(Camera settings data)
——————
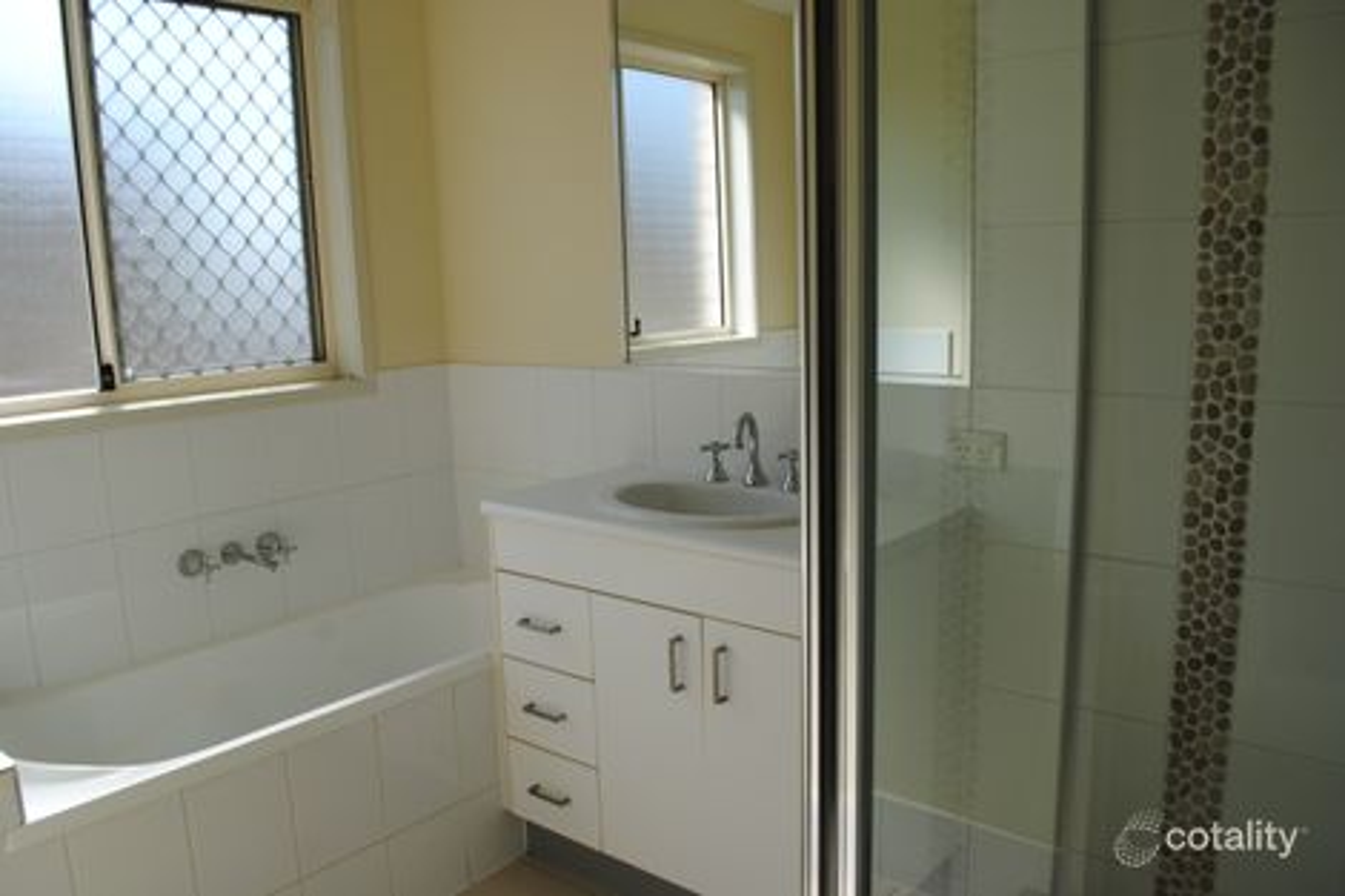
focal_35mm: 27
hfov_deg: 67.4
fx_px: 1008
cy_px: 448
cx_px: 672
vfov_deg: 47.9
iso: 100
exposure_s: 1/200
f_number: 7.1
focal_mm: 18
——————
**Task**
Skipping the pictures, transcribe each line above exactly as it appears.

**Answer to this exercise**
focal_35mm: 27
hfov_deg: 67.4
fx_px: 1008
cy_px: 448
cx_px: 672
vfov_deg: 47.9
iso: 100
exposure_s: 1/200
f_number: 7.1
focal_mm: 18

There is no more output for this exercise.